**Material for the task**
+++++

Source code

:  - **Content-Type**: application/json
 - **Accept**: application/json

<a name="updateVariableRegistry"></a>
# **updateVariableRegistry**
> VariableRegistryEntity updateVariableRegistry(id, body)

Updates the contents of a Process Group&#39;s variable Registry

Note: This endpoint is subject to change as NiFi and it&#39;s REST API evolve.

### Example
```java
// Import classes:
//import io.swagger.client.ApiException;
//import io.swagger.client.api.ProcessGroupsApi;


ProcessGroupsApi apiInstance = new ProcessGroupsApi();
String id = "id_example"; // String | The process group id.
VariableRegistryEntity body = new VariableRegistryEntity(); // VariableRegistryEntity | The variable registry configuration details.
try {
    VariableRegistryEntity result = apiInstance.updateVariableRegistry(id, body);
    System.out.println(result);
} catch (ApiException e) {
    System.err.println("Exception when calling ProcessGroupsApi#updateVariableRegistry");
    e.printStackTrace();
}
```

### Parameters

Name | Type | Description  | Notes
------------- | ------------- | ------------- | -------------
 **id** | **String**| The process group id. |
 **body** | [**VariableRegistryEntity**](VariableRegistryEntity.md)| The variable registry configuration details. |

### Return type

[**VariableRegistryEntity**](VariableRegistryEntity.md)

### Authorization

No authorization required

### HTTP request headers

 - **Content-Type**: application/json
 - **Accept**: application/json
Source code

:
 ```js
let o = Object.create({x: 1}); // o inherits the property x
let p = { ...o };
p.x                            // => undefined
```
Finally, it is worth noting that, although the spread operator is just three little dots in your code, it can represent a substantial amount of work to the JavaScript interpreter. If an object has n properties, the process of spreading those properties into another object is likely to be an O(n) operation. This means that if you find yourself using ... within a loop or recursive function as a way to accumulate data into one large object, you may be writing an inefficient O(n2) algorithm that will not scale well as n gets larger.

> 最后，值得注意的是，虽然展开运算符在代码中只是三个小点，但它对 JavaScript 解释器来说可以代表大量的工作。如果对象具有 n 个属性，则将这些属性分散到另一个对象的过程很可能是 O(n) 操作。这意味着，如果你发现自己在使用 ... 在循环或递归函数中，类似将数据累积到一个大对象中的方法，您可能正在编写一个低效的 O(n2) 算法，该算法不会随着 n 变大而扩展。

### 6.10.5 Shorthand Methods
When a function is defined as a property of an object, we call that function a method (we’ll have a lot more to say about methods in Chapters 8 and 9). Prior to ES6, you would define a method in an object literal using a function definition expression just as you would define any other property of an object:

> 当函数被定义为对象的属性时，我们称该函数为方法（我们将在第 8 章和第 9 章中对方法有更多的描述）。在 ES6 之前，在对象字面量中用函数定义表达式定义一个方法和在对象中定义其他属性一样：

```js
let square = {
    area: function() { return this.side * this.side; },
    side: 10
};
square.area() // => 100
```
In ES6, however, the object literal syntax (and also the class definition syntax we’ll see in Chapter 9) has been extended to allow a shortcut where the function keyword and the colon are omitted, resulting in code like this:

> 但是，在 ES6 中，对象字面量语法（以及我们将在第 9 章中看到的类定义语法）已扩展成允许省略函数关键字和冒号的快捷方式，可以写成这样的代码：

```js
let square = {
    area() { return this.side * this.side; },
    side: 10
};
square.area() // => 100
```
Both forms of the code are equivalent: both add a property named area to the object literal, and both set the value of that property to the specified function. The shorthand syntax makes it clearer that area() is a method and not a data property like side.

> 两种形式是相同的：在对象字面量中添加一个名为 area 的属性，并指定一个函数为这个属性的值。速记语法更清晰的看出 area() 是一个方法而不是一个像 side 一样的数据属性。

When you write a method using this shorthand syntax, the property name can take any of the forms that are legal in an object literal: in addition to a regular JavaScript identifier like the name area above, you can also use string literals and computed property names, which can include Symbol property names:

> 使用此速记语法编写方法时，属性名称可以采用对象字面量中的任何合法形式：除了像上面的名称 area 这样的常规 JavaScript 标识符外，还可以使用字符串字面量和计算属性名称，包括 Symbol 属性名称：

+++++

**Goal of the exercise**
Repeat each record in full; every line must match exactly.

**Answer box**
Source code

:  - **Content-Type**: application/json
 - **Accept**: application/json

<a name="updateVariableRegistry"></a>
# **updateVariableRegistry**
> VariableRegistryEntity updateVariableRegistry(id, body)

Updates the contents of a Process Group&#39;s variable Registry

Note: This endpoint is subject to change as NiFi and it&#39;s REST API evolve.

### Example
```java
// Import classes:
//import io.swagger.client.ApiException;
//import io.swagger.client.api.ProcessGroupsApi;


ProcessGroupsApi apiInstance = new ProcessGroupsApi();
String id = "id_example"; // String | The process group id.
VariableRegistryEntity body = new VariableRegistryEntity(); // VariableRegistryEntity | The variable registry configuration details.
try {
    VariableRegistryEntity result = apiInstance.updateVariableRegistry(id, body);
    System.out.println(result);
} catch (ApiException e) {
    System.err.println("Exception when calling ProcessGroupsApi#updateVariableRegistry");
    e.printStackTrace();
}
```

### Parameters

Name | Type | Description  | Notes
------------- | ------------- | ------------- | -------------
 **id** | **String**| The process group id. |
 **body** | [**VariableRegistryEntity**](VariableRegistryEntity.md)| The variable registry configuration details. |

### Return type

[**VariableRegistryEntity**](VariableRegistryEntity.md)

### Authorization

No authorization required

### HTTP request headers

 - **Content-Type**: application/json
 - **Accept**: application/json
Source code

:
 ```js
let o = Object.create({x: 1}); // o inherits the property x
let p = { ...o };
p.x                            // => undefined
```
Finally, it is worth noting that, although the spread operator is just three little dots in your code, it can represent a substantial amount of work to the JavaScript interpreter. If an object has n properties, the process of spreading those properties into another object is likely to be an O(n) operation. This means that if you find yourself using ... within a loop or recursive function as a way to accumulate data into one large object, you may be writing an inefficient O(n2) algorithm that will not scale well as n gets larger.

> 最后，值得注意的是，虽然展开运算符在代码中只是三个小点，但它对 JavaScript 解释器来说可以代表大量的工作。如果对象具有 n 个属性，则将这些属性分散到另一个对象的过程很可能是 O(n) 操作。这意味着，如果你发现自己在使用 ... 在循环或递归函数中，类似将数据累积到一个大对象中的方法，您可能正在编写一个低效的 O(n2) 算法，该算法不会随着 n 变大而扩展。

### 6.10.5 Shorthand Methods
When a function is defined as a property of an object, we call that function a method (we’ll have a lot more to say about methods in Chapters 8 and 9). Prior to ES6, you would define a method in an object literal using a function definition expression just as you would define any other property of an object:

> 当函数被定义为对象的属性时，我们称该函数为方法（我们将在第 8 章和第 9 章中对方法有更多的描述）。在 ES6 之前，在对象字面量中用函数定义表达式定义一个方法和在对象中定义其他属性一样：

```js
let square = {
    area: function() { return this.side * this.side; },
    side: 10
};
square.area() // => 100
```
In ES6, however, the object literal syntax (and also the class definition syntax we’ll see in Chapter 9) has been extended to allow a shortcut where the function keyword and the colon are omitted, resulting in code like this:

> 但是，在 ES6 中，对象字面量语法（以及我们将在第 9 章中看到的类定义语法）已扩展成允许省略函数关键字和冒号的快捷方式，可以写成这样的代码：

```js
let square = {
    area() { return this.side * this.side; },
    side: 10
};
square.area() // => 100
```
Both forms of the code are equivalent: both add a property named area to the object literal, and both set the value of that property to the specified function. The shorthand syntax makes it clearer that area() is a method and not a data property like side.

> 两种形式是相同的：在对象字面量中添加一个名为 area 的属性，并指定一个函数为这个属性的值。速记语法更清晰的看出 area() 是一个方法而不是一个像 side 一样的数据属性。

When you write a method using this shorthand syntax, the property name can take any of the forms that are legal in an object literal: in addition to a regular JavaScript identifier like the name area above, you can also use string literals and computed property names, which can include Symbol property names:

> 使用此速记语法编写方法时，属性名称可以采用对象字面量中的任何合法形式：除了像上面的名称 area 这样的常规 JavaScript 标识符外，还可以使用字符串字面量和计算属性名称，包括 Symbol 属性名称：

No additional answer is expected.